Soviet Atomic Bomb Project - Espionage

Espionage

The Soviet atomic project benefited from highly successful espionage efforts on the part of the Glavnoye Razvedyvatel'noye Upravleniye (GRU) as well as the foreign intelligence department of the Narodnyy komissariat vnutrennikh del (NKVD). Evidence from intelligence sources in the United Kingdom had a role to play in the decision of the Soviet State Defense Council (Gosudarstvennyj komitet oborony (GKO)), in September 1942, to approve resolution 2352, which signaled the beginning of the Soviet atom bomb project.

Through sources in the Manhattan Project, notably Klaus Fuchs, the Soviet intelligence obtained important information on the progress of the United States atomic bomb effort. Intelligence reports were shown to the head of the Soviet atomic project director Igor Kurchatov and had a significant impact on the direction of his own team's research.

For example, Soviet work on methods of uranium isotope separation was altered when it transpired, to Kurchatov's surprise, that the Americans had opted for the Gaseous diffusion method. Whilst research on other separation methods continued throughout the war years, the emphasis was placed on replicating U.S. success with gaseous diffusion. Another important breakthrough, attributed to intelligence, was the possibility of using plutonium, instead of uranium, in a fission weapon. Extraction of plutonium in the so-called "uranium pile" allowed the bypass of the difficult process of uranium separation altogether — something that Kurchatov had learned from intelligence from the Manhattan project.

In 1945, the Soviet intelligence obtained rough "blueprints" of the first U.S. atomic device, which may have contributed to the Soviet bomb project. Scholar Alexei Kojevnikov has estimated, based on newly released Soviet documents, that the primary way in which the espionage may have sped up the Soviet project was that it allowed Khariton to avoid dangerous tests to determine the size of the critical mass: "tickling the dragon's tail", as it was called in the U.S., consumed a good deal of time and claimed at least two lives; see Harry K. Daghlian, Jr. and Louis Slotin.

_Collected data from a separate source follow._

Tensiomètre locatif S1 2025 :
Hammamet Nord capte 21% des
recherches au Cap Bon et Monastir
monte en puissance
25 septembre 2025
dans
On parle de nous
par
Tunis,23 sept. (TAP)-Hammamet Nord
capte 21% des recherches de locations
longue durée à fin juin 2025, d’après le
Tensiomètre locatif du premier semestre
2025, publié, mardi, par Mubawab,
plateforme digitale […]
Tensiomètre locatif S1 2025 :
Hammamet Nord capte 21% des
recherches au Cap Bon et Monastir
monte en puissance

One of the key pieces of information, which Soviet intelligence obtained from Fuchs, was a cross-section for D-T fusion. This data was available to top Soviet officials roughly three years before it was openly published in the Physical Review in 1949. However, this data was not forwarded to Vitaly Ginzburg or Andrei Sakharov until very late, practically months before publication. Initially both Ginzburg and Sakharov, while working on the Sloika design, estimated such a cross-section to be similar to the D-D reaction. Once the actual cross-section become known to Ginzburg and Sakharov, the Sloika design become a priority, which resulted in successful test in 1953.

In the 1990s, with the declassification of Soviet intelligence materials, which showed the extent and the type of the information obtained by the Soviets from US sources, a heated debate ensued in Russia and abroad as to the relative importance of espionage, as opposed to the Soviet scientists' own efforts, in the making of the Soviet bomb. The vast majority of scholars agree that whereas the Soviet atomic project was first and foremost a product of local expertise and scientific talent, it is clear that espionage efforts contributed to the project in various ways and most certainly shortened the time needed to develop the atomic bomb.

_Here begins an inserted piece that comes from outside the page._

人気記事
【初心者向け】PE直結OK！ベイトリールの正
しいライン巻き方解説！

Comparing the timelines of H-bomb development, some researchers came to a conclusion that Soviets had a gap in access to classified information regarding the H-bomb at least between late 1950 and some time in 1953. Earlier, e.g. in 1948, Fuchs gave to the Soviets a detailed update of the classical super progress, including an idea to use lithium, but did not specify it was specifically lithium-6. Teller accepted the fact that "classical super" scheme was infeasible by 1951, following results obtained by various researches (including Stanislaw Ulam) and calculations performed by John von Neumann in late 1950.

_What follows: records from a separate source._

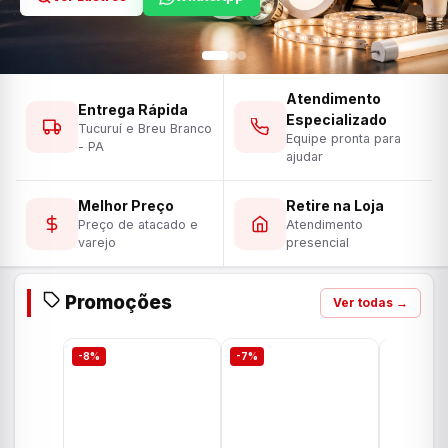
Atendimento
Entrega Rápida
Especializado
Tucuruí e Breu Branco
Equipe pronta para
- PA
ajudar
Melhor Preço
Retire na Loja
Preço de atacado e
Atendimento
varejo
presencial
Promoções
Ver todas →
-8%
-7%
-7%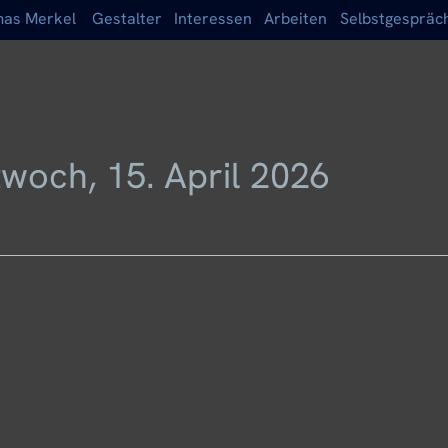
as Merkel
Gestalter
Interessen
Arbeiten
Selbstgespräc
twoch, 15. April 2026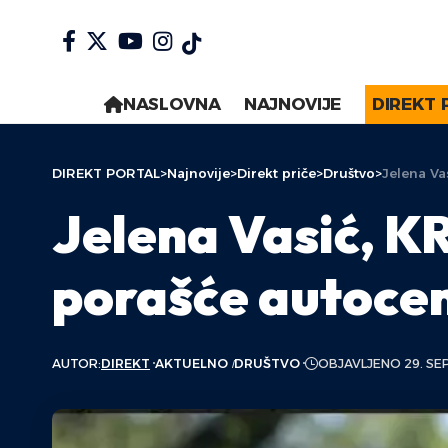
NASLOVNA
NAJNOVIJE
DIREKT 
DIREKT PORTAL
>
Najnovije
>
Direkt priče
>
Društvo
>
Jelena Va
Jelena Vasić, K
porašće autocen
AUTOR:
DIREKT
AKTUELNO
DRUŠTVO
OBJAVLJENO 29. SE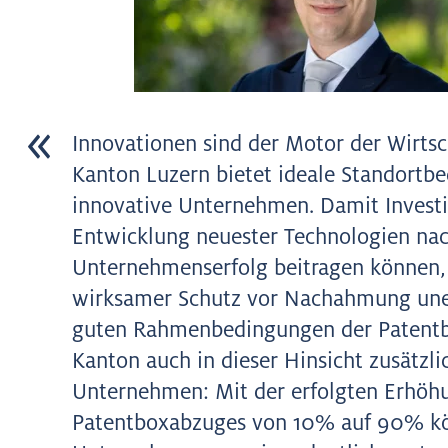
Innovationen sind der Motor der Wirtsc
Kanton Luzern bietet ideale Standortb
innovative Unternehmen. Damit Investi
Entwicklung neuester Technologien na
Unternehmenserfolg beitragen können, 
wirksamer Schutz vor Nachahmung uner
guten Rahmenbedingungen der Patentb
Kanton auch in dieser Hinsicht zusätzli
Unternehmen: Mit der erfolgten Erhöh
Patentboxabzuges von 10% auf 90% k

Yet the research for the Soviet analogue of "classical super" continued until December 1953, when the researchers were reallocated to a new project working on what later became a true H-bomb design, based on radiation implosion. It remains an open topic for research, whether the Soviet intelligence was able to obtain any specific data on Teller-Ulam design in 1953 or early 1954. Yet, Soviet officials directed the scientists to work on a new scheme, and the entire process took less than two years, commencing around January 1954 and producing a successful test in November 1955. It also took just several months before the idea of radiation implosion was conceived, and there is no documented evidence claiming priority. It is also possible that Soviets were able to obtain a document lost by John Wheeler on a train in 1953, which reportedly contained key information about thermonuclear weapon design.